In this early stage of ARDS, shunting and hypoxemia dominate the clinical picture. The flooding of the alveolar unit with proteinaceous Edema leads to worsening V/Q mismatching and physiologic shunt that is increasingly refractory to oxygen supplementation. The atelectasis caused by surfactant defects requires higher pressures to maintain alveolar patency for ventilation. Increases in pulmonary artery pressures secondary to hypoxemic pulmonary vasoconstriction, decreases in pulmonary circulation due to microthrombi and direct damage to the vascular endothelium lead to worsening dead space ventilation. Together, each of these contributes to increased work of breathing. The histological change seen in the exudative phase is known as diffuse alveolar damage (Figure 134-3A). Nonspecific for ARDS, diffuse alveolar damage is not considered diagnostic and a lung biopsy is not necessary unless other alternative diagnoses are seriously considered.
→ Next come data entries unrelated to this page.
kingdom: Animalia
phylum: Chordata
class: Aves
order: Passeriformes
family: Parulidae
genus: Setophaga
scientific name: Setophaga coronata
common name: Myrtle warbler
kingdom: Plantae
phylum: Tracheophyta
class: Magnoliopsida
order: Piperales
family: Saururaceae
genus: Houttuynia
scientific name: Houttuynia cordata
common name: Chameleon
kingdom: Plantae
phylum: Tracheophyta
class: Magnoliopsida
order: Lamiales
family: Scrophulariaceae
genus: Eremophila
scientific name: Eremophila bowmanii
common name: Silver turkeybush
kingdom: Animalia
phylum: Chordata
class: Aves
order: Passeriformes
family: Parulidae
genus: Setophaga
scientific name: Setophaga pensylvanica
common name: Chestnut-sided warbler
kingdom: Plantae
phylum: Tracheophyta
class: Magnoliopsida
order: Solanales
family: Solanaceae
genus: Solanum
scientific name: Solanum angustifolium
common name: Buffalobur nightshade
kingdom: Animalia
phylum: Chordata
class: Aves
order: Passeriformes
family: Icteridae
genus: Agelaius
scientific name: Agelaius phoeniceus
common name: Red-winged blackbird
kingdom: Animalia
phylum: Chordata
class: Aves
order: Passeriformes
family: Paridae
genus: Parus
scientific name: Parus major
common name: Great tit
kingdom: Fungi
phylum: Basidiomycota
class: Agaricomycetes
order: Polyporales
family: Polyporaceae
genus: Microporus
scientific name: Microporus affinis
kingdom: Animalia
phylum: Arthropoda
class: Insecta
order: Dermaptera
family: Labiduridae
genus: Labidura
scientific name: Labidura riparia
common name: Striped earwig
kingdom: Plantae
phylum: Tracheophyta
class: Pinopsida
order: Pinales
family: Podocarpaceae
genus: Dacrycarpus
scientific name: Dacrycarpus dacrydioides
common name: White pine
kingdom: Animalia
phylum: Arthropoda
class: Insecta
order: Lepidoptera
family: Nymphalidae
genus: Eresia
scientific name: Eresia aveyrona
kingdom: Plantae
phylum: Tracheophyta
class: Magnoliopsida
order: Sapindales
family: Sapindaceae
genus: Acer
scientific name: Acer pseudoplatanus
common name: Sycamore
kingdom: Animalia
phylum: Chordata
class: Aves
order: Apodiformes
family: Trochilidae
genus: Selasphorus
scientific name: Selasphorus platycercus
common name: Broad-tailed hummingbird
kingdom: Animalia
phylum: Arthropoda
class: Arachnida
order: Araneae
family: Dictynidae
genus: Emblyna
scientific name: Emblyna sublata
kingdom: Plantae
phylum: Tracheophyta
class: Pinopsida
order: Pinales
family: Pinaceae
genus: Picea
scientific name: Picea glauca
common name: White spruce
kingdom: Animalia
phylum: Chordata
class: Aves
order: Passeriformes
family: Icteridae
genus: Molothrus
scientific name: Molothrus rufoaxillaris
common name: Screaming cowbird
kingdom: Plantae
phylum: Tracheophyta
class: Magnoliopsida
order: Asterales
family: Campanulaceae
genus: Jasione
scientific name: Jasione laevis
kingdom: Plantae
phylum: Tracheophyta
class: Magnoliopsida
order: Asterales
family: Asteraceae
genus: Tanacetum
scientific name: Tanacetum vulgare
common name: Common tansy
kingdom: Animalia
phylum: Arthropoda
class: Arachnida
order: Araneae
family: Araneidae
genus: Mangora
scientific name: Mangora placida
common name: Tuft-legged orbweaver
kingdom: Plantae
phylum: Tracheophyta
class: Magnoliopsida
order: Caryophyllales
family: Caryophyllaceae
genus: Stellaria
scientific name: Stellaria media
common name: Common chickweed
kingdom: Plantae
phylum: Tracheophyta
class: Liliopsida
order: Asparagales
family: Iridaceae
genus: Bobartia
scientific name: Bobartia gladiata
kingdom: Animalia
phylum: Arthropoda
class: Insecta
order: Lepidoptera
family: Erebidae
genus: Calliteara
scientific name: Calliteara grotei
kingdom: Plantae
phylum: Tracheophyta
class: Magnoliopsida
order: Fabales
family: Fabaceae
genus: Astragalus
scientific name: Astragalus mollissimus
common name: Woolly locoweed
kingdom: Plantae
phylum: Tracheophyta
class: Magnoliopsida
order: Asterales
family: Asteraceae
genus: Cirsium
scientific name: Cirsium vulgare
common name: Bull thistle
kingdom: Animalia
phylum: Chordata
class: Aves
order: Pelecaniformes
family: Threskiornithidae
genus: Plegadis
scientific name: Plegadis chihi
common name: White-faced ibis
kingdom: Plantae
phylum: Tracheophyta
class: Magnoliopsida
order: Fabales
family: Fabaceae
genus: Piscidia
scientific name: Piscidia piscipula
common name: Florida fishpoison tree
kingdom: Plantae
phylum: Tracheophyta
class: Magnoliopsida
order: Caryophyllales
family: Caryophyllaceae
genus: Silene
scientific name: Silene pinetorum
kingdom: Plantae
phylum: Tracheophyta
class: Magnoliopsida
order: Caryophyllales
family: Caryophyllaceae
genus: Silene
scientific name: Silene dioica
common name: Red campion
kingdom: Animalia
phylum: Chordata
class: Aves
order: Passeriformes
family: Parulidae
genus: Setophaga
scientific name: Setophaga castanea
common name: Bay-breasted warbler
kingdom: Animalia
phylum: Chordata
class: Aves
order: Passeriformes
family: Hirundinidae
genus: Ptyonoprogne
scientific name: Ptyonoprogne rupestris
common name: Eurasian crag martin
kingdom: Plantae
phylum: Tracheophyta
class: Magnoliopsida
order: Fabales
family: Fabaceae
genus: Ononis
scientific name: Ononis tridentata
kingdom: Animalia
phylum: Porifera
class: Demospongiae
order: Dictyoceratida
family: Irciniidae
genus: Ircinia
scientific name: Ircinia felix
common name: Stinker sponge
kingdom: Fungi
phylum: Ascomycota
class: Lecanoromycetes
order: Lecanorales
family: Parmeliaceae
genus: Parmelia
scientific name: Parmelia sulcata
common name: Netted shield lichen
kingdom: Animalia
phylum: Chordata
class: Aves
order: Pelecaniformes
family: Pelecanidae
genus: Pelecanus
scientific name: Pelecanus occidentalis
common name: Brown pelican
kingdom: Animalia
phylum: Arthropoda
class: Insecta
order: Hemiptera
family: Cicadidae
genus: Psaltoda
These changes in the exudative phase of ARDS are heterogeneous and of variable duration, typically lasting 7 to 10 days. Following the exudative phase, the lungs progress to the second stage of disease known as the proliferative phase (Figure 134-3B). Type II pneumocytes begin to regenerate in order to reconstitute the surfactant layer, and type I cells rebuild the damaged alveolar epithelium. Depending on the effectiveness of this reparative process, recovery from ARDS in days 7 through 21 may be rapid. Some patients, however, have a prolonged course as procollagen III is deposited in the interstitial space with subsequent fibrosis. A dominant or exaggerated fibrotic phase increases the risk for prolonged morbidity or mortality and may require prolonged mechanical ventilation. As the vascular changes that occur in the exudative phase become more irreversible, pulmonary hypertension may result.